_Written task 1_: Can you print everything in the borehole echo amplitude passage from "The borehole echo amplitude" down to "and mud attenuation.", with both ends included?

_Text passage_:
****************************************
The borehole echo amplitude (that is, the echo from the formation
wall of the borehole) depends on several parameters. One such
parameter is the sonic attenuation of the drilling fluid. Sonic
attenuation of the drilling fluid increases nearly linearly with
mud density for a given frequency. Due to this effect, the
formation echo pulse (3) of FIG. 6B may vary by a factor of 100,
with varying standoff distances and mud attenuation.
Another such parameter is the reflectivity R.sub.f of formation
wall. Such wall reflectivity depends on the sonic impedance of the
formation Z.sub.f and the rugosity of the formation. Variation in
borehole wall reflectivity can affect the amplitude of the borehole
echo pulse by a factor of 10.
Another parameter affecting the amplitude of the borehole echo
pulse is the degree of parallelism between the sensor face and the
borehole wall. The amplitude may vary by a factor of 10 due to such
parallelism factor. In other words, the strongest borehole signal,
other factors being equal, results from the transceiver being
perpendicular to the borehole wall.
****************************************
_Material for this exercise_:
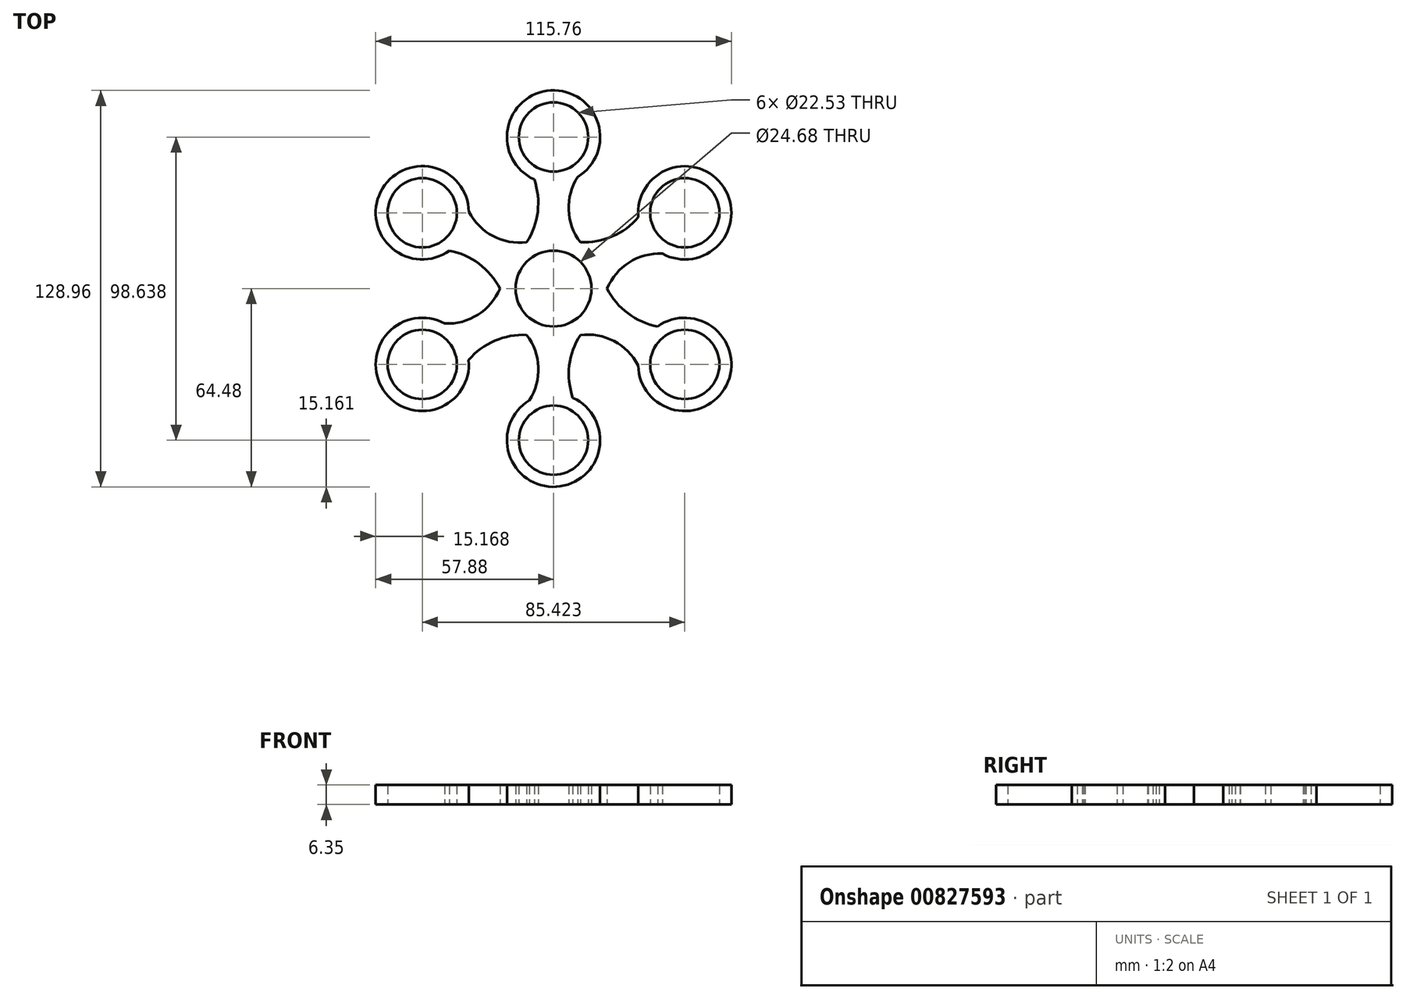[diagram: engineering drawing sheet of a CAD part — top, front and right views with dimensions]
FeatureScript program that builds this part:
annotation { "Feature Type Name" : "Feature", "Feature Type Description" : "" }
export const myFeature = defineFeature(function(context is Context, id is Id, definition is map)
    precondition{}
    {
        {
            var Q0;
            Q0=qCreatedBy(makeId("Top.planeOp"),FACE);
            var sketch = newSketch(context, id + "F0", { "sketchPlane" : qUnion([Q0])});
            skCircle(sketch, "E0", {"center": v(0, 0) * mm, "radius": 12.34 * mm});
            skCircle(sketch, "E1", {"center": v(0, 49.32) * mm, "radius": 11.27 * mm});
            skArc(sketch, "E2", {"start": v(7.87, 36.36) * mm, "mid": v(-0.9, 64.46) * mm, "end": v(-6.28, 35.52) * mm});
            skArc(sketch, "E3", {"start": v(-17.27, 0.38) * mm, "mid": v(-17.28, 0.04) * mm, "end": v(-17.27, -0.3) * mm});
            skArc(sketch, "E4", {"start": v(7.87, 36.36) * mm, "mid": v(4.95, 25.39) * mm, "end": v(8.96, 14.77) * mm});
            skArc(sketch, "E5", {"start": v(-8.9, 14.8) * mm, "mid": v(-5.15, 24.85) * mm, "end": v(-6.28, 35.52) * mm});
            skCircle(sketch, "E6.1.0", {"center": v(-42.71, 24.66) * mm, "radius": 11.27 * mm});
            skArc(sketch, "E6.1.1", {"start": v(-27.55, 25) * mm, "mid": v(-56.27, 31.45) * mm, "end": v(-33.9, 12.32) * mm});
            skArc(sketch, "E6.1.2", {"start": v(-17.27, -0.3) * mm, "mid": v(-24.1, 7.96) * mm, "end": v(-33.9, 12.32) * mm});
            skArc(sketch, "E6.1.3", {"start": v(-27.55, 25) * mm, "mid": v(-19.51, 16.98) * mm, "end": v(-8.31, 15.15) * mm});
            skCircle(sketch, "E6.2.0", {"center": v(-42.71, -24.66) * mm, "radius": 11.27 * mm});
            skArc(sketch, "E6.2.1", {"start": v(-35.42, -11.36) * mm, "mid": v(-55.37, -33) * mm, "end": v(-27.62, -23.2) * mm});
            skArc(sketch, "E6.2.2", {"start": v(-8.38, -15.1) * mm, "mid": v(-18.95, -16.9) * mm, "end": v(-27.62, -23.2) * mm});
            skArc(sketch, "E6.2.3", {"start": v(-35.42, -11.36) * mm, "mid": v(-24.46, -8.4) * mm, "end": v(-17.27, 0.38) * mm});
            skCircle(sketch, "E7.1.3.0", {"center": v(0, -49.32) * mm, "radius": 11.27 * mm});
            skArc(sketch, "E7.2.3.0", {"start": v(-7.87, -36.36) * mm, "mid": v(0.9, -64.46) * mm, "end": v(6.28, -35.52) * mm});
            skArc(sketch, "E7.6.3.0", {"start": v(8.9, -14.8) * mm, "mid": v(5.15, -24.85) * mm, "end": v(6.28, -35.52) * mm});
            skArc(sketch, "E7.10.3.0", {"start": v(-7.87, -36.36) * mm, "mid": v(-4.95, -25.39) * mm, "end": v(-8.96, -14.77) * mm});
            skCircle(sketch, "E7.1.4.0", {"center": v(42.71, -24.66) * mm, "radius": 11.27 * mm});
            skArc(sketch, "E7.2.4.0", {"start": v(27.55, -25) * mm, "mid": v(56.27, -31.45) * mm, "end": v(33.9, -12.32) * mm});
            skArc(sketch, "E7.6.4.0", {"start": v(17.27, 0.3) * mm, "mid": v(24.1, -7.96) * mm, "end": v(33.9, -12.32) * mm});
            skArc(sketch, "E7.10.4.0", {"start": v(27.55, -25) * mm, "mid": v(19.51, -16.98) * mm, "end": v(8.31, -15.15) * mm});
            skCircle(sketch, "E7.1.5.0", {"center": v(42.71, 24.66) * mm, "radius": 11.27 * mm});
            skArc(sketch, "E7.2.5.0", {"start": v(35.42, 11.36) * mm, "mid": v(55.37, 33) * mm, "end": v(27.62, 23.2) * mm});
            skArc(sketch, "E7.6.5.0", {"start": v(8.38, 15.1) * mm, "mid": v(18.95, 16.9) * mm, "end": v(27.62, 23.2) * mm});
            skArc(sketch, "E7.10.5.0", {"start": v(35.42, 11.36) * mm, "mid": v(24.46, 8.4) * mm, "end": v(17.27, -0.38) * mm});
            skArc(sketch, "E8.trimOffspring", {"start": v(8.31, -15.15) * mm, "mid": v(8.6, -14.98) * mm, "end": v(8.9, -14.8) * mm});
            skArc(sketch, "E9.trimOffspring", {"start": v(-8.96, -14.77) * mm, "mid": v(-8.67, -14.94) * mm, "end": v(-8.38, -15.1) * mm});
            skArc(sketch, "E10.trimOffspring", {"start": v(17.27, -0.38) * mm, "mid": v(17.28, -0.04) * mm, "end": v(17.27, 0.3) * mm});
            skSolve(sketch);
        }
        {
            var Q0;
            Q0 = qSketchRegion(id + "F0", true);
            extrude(context, id + "F1", {"entities" : qUnion([Q0]), "depth" : 6.35 * mm, "offsetDistance" : 25.4 * mm});
        }
    });
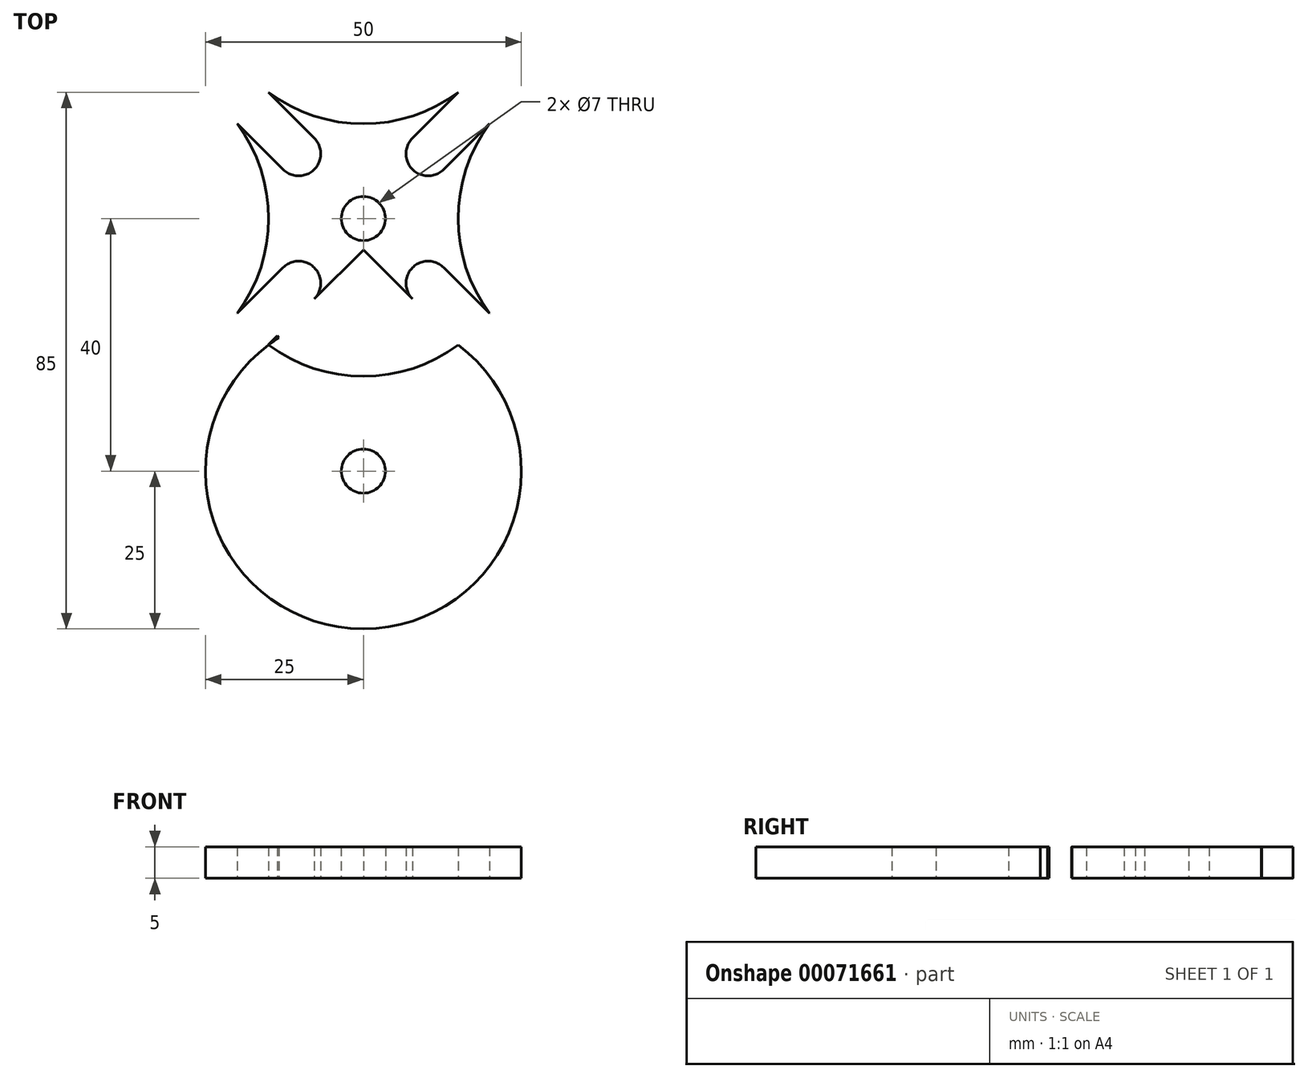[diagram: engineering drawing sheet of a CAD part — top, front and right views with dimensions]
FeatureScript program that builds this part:
annotation { "Feature Type Name" : "Feature", "Feature Type Description" : "" }
export const myFeature = defineFeature(function(context is Context, id is Id, definition is map)
    precondition{}
    {
        {
            var Q0;
            Q0=qCreatedBy(makeId("Top.planeOp"),FACE);
            var sketch = newSketch(context, id + "F0", { "sketchPlane" : qUnion([Q0])});
            skArc(sketch, "E0", {"start": v(-15, 20) * mm, "mid": v(0, -25) * mm, "end": v(15, 20) * mm});
            skArc(sketch, "E1", {"start": v(15, 20) * mm, "mid": v(0, 25) * mm, "end": v(-15, 20) * mm});
            skArc(sketch, "E2.1.0", {"start": v(20, 55) * mm, "mid": v(15, 40) * mm, "end": v(20, 25) * mm});
            skArc(sketch, "E2.2.0", {"start": v(-15, 60) * mm, "mid": v(0, 55) * mm, "end": v(15, 60) * mm});
            skArc(sketch, "E2.3.0", {"start": v(-20, 25) * mm, "mid": v(-15, 40) * mm, "end": v(-20, 55) * mm});
            skPoint(sketch, "E2.center", {"position": v(0, 40) * mm});
            skLineSegment(sketch, "E3", {"start": v(-19.98, 24.97) * mm, "end": v(15.03, 59.98) * mm});
            skLineSegment(sketch, "E4", {"start": v(-19.98, 55.03) * mm, "end": v(15.03, 20.02) * mm});
            skLineSegment(sketch, "E5", {"start": v(19.98, 24.97) * mm, "end": v(-15.03, 59.98) * mm});
            skLineSegment(sketch, "E6", {"start": v(19.98, 55.03) * mm, "end": v(-15.03, 20.02) * mm});
            skLineSegment(sketch, "E7", {"start": v(0, 44.95) * mm, "end": v(0, 35.05) * mm, "construction": true});
            skArc(sketch, "E8", {"start": v(-7.78, 27.27) * mm, "mid": v(-7.78, 32.22) * mm, "end": v(-12.73, 32.22) * mm});
            skArc(sketch, "E9", {"start": v(-12.73, 47.78) * mm, "mid": v(-7.78, 47.78) * mm, "end": v(-7.78, 52.73) * mm});
            skArc(sketch, "E10", {"start": v(7.78, 52.73) * mm, "mid": v(7.78, 47.78) * mm, "end": v(12.73, 47.78) * mm});
            skArc(sketch, "E11", {"start": v(12.73, 32.22) * mm, "mid": v(7.78, 32.22) * mm, "end": v(7.78, 27.27) * mm});
            skCircle(sketch, "E12", {"center": v(0, 40) * mm, "radius": 3.5 * mm});
            skCircle(sketch, "E13", {"center": v(0, 0) * mm, "radius": 3.5 * mm});
            skCircle(sketch, "E14", {"center": v(0, 40) * mm, "radius": 11 * mm, "construction": true});
            skLineSegment(sketch, "E15", {"start": v(0, 40) * mm, "end": v(-17.68, 22.32) * mm, "construction": true});
            skCircle(sketch, "E16", {"center": v(-17.68, 22.32) * mm, "radius": 2.5 * mm});
            skArc(sketch, "E17", {"start": v(-15, 20) * mm, "mid": v(0, 15) * mm, "end": v(15, 20) * mm});
            skArc(sketch, "E18", {"start": v(15, 20) * mm, "mid": v(0, 65) * mm, "end": v(-15, 20) * mm});
            skLineSegment(sketch, "E19", {"start": v(-19.7, 20.84) * mm, "end": v(-2.82, -2.08) * mm});
            skLineSegment(sketch, "E20", {"start": v(-15.77, 23.94) * mm, "end": v(2.67, 2.27) * mm});
            skLineSegment(sketch, "E21", {"start": v(-17.68, 22.32) * mm, "end": v(0, 0) * mm, "construction": true});
            skSolve(sketch);
        }
        {
            var Q0;
            {var subQ0=sQuery(id+"F0.wireOp",EDGE,"E2.3.0");Q0=makeQuery(id+"F0.imprint","IMPRINT",FACE,{"disambiguationData":[TD([[makeQuery(id+"F0.imprint","IMPRINT",EDGE,{"derivedFrom":subQ0}),-1.0]])]});}
            var Q1;
            {var subQ4=sQuery(id+"F0.wireOp",EDGE,"E2.2.0");Q1=makeQuery(id+"F0.imprint","IMPRINT",FACE,{"disambiguationData":[TD([[makeQuery(id+"F0.imprint","IMPRINT",EDGE,{"derivedFrom":subQ4}),-1.0]])]});}
            var Q2;
            {var subQ5=sQuery(id+"F0.wireOp",EDGE,"E9");Q2=makeQuery(id+"F0.imprint","IMPRINT",FACE,{"disambiguationData":[TD([[makeQuery(id+"F0.imprint","IMPRINT",EDGE,{"derivedFrom":subQ5}),-1.0]])]});}
            var Q3;
            {var subQ0=sQuery(id+"F0.wireOp",EDGE,"E10");Q3=makeQuery(id+"F0.imprint","IMPRINT",FACE,{"disambiguationData":[TD([[makeQuery(id+"F0.imprint","IMPRINT",EDGE,{"derivedFrom":subQ0}),-1.0]])]});}
            var Q4;
            {var subQ0=sQuery(id+"F0.wireOp",EDGE,"E11");Q4=makeQuery(id+"F0.imprint","IMPRINT",FACE,{"disambiguationData":[TD([[makeQuery(id+"F0.imprint","IMPRINT",EDGE,{"derivedFrom":subQ0}),-1.0]])]});}
            var Q5;
            {var subQ0=sQuery(id+"F0.wireOp",EDGE,"E8");Q5=makeQuery(id+"F0.imprint","IMPRINT",FACE,{"disambiguationData":[TD([[makeQuery(id+"F0.imprint","IMPRINT",EDGE,{"derivedFrom":subQ0}),-1.0]])]});}
            var Q6;
            {var subQ0=sQuery(id+"F0.wireOp",EDGE,"E4");var subQ1=sQuery(id+"F0.wireOp",EDGE,"E3");var subQ2=makeQuery(id+"F0.imprint","INTERSECT",VERTEX,{"derivedFrom":[subQ1,subQ0]});Q6=makeQuery(id+"F0.imprint","IMPRINT",FACE,{"disambiguationData":[TD([[makeQuery(id+"F0.imprint","IMPRINT",EDGE,{"disambiguationData":[TD([[subQ2,-1.0]])],"derivedFrom":subQ1}),-1.0]])]});}
            var Q7;
            {var subQ0=sQuery(id+"F0.wireOp",EDGE,"E1");Q7=makeQuery(id+"F0.imprint","IMPRINT",FACE,{"disambiguationData":[TD([[makeQuery(id+"F0.imprint","IMPRINT",EDGE,{"derivedFrom":subQ0}),-1.0]])]});}
            var Q8;
            {var subQ7=sQuery(id+"F0.wireOp",EDGE,"E2.1.0");Q8=makeQuery(id+"F0.imprint","IMPRINT",FACE,{"disambiguationData":[TD([[makeQuery(id+"F0.imprint","IMPRINT",EDGE,{"derivedFrom":subQ7}),-1.0]])]});}
            var Q9;
            {var subQ1=sQuery(id+"F0.wireOp",EDGE,"E0");Q9=makeQuery(id+"F0.imprint","IMPRINT",FACE,{"disambiguationData":[TD([[makeQuery(id+"F0.imprint","IMPRINT",EDGE,{"derivedFrom":subQ1}),1.0]])]});}
            var Q10;
            {var subQ0=sQuery(id+"F0.wireOp",EDGE,"E6");var subQ1=sQuery(id+"F0.wireOp",EDGE,"E5");var subQ2=makeQuery(id+"F0.imprint","INTERSECT",VERTEX,{"derivedFrom":[subQ1,subQ0]});Q10=makeQuery(id+"F0.imprint","IMPRINT",FACE,{"disambiguationData":[TD([[makeQuery(id+"F0.imprint","IMPRINT",EDGE,{"disambiguationData":[TD([[subQ2,-1.0]])],"derivedFrom":subQ1}),1.0]])]});}
            var Q11;
            {var subQ0=sQuery(id+"F0.wireOp",EDGE,"E12");var subQ1=sQuery(id+"F0.wireOp",EDGE,"E3");var subQ2=makeQuery(id+"F0.imprint","INTERSECT",VERTEX,{"derivedFrom":[subQ1,subQ0]});Q11=makeQuery(id+"F0.imprint","IMPRINT",FACE,{"disambiguationData":[TD([[makeQuery(id+"F0.imprint","IMPRINT",EDGE,{"disambiguationData":[TD([[subQ2,-1.0]])],"derivedFrom":subQ1}),-1.0]])]});}
            var Q12;
            {var subQ0=sQuery(id+"F0.wireOp",EDGE,"E12");var subQ1=sQuery(id+"F0.wireOp",EDGE,"E4");var subQ2=makeQuery(id+"F0.imprint","INTERSECT",VERTEX,{"derivedFrom":[subQ1,subQ0]});Q12=makeQuery(id+"F0.imprint","IMPRINT",FACE,{"disambiguationData":[TD([[makeQuery(id+"F0.imprint","IMPRINT",EDGE,{"disambiguationData":[TD([[subQ2,-1.0]])],"derivedFrom":subQ1}),1.0]])]});}
            var Q13;
            {var subQ0=sQuery(id+"F0.wireOp",EDGE,"2021f431-e942-49c2-8635-e36a2d9a4bb1");var subQ1=sQuery(id+"F0.wireOp",EDGE,"E1");var subQ2=makeQuery(id+"F0.imprint","INTERSECT",VERTEX,{"disambiguationData":[OD(0.0)],"derivedFrom":[subQ1,subQ0]});Q13=makeQuery(id+"F0.imprint","IMPRINT",FACE,{"disambiguationData":[TD([[makeQuery(id+"F0.imprint","IMPRINT",EDGE,{"disambiguationData":[TD([[subQ2,-1.0]])],"derivedFrom":subQ1}),-1.0]])]});}
            extrude(context, id + "F1", {"entities" : qUnion([Q0, Q1, Q2, Q3, Q4, Q5, Q6, Q7, Q8, Q9, Q10, Q11, Q12, Q13]), "depth" : 5 * mm});
        }
    });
****************************************
_Written task 2_: Would you output everything in the records from the very start down to the line containing "v(-17.28, 0.04) *", including that line, and leave out the pictures?

_Complete output 1_:
The borehole echo amplitude (that is, the echo from the formation
wall of the borehole) depends on several parameters. One such
parameter is the sonic attenuation of the drilling fluid. Sonic
attenuation of the drilling fluid increases nearly linearly with
mud density for a given frequency. Due to this effect, the
formation echo pulse (3) of FIG. 6B may vary by a factor of 100,
with varying standoff distances and mud attenuation.

_Complete output 2_:
[diagram: engineering drawing sheet of a CAD part — top, front and right views with dimensions]
FeatureScript program that builds this part:
annotation { "Feature Type Name" : "Feature", "Feature Type Description" : "" }
export const myFeature = defineFeature(function(context is Context, id is Id, definition is map)
    precondition{}
    {
        {
            var Q0;
            Q0=qCreatedBy(makeId("Top.planeOp"),FACE);
            var sketch = newSketch(context, id + "F0", { "sketchPlane" : qUnion([Q0])});
            skCircle(sketch, "E0", {"center": v(0, 0) * mm, "radius": 12.34 * mm});
            skCircle(sketch, "E1", {"center": v(0, 49.32) * mm, "radius": 11.27 * mm});
            skArc(sketch, "E2", {"start": v(7.87, 36.36) * mm, "mid": v(-0.9, 64.46) * mm, "end": v(-6.28, 35.52) * mm});
            skArc(sketch, "E3", {"start": v(-17.27, 0.38) * mm, "mid": v(-17.28, 0.04) * mm, "end": v(-17.27, -0.3) * mm});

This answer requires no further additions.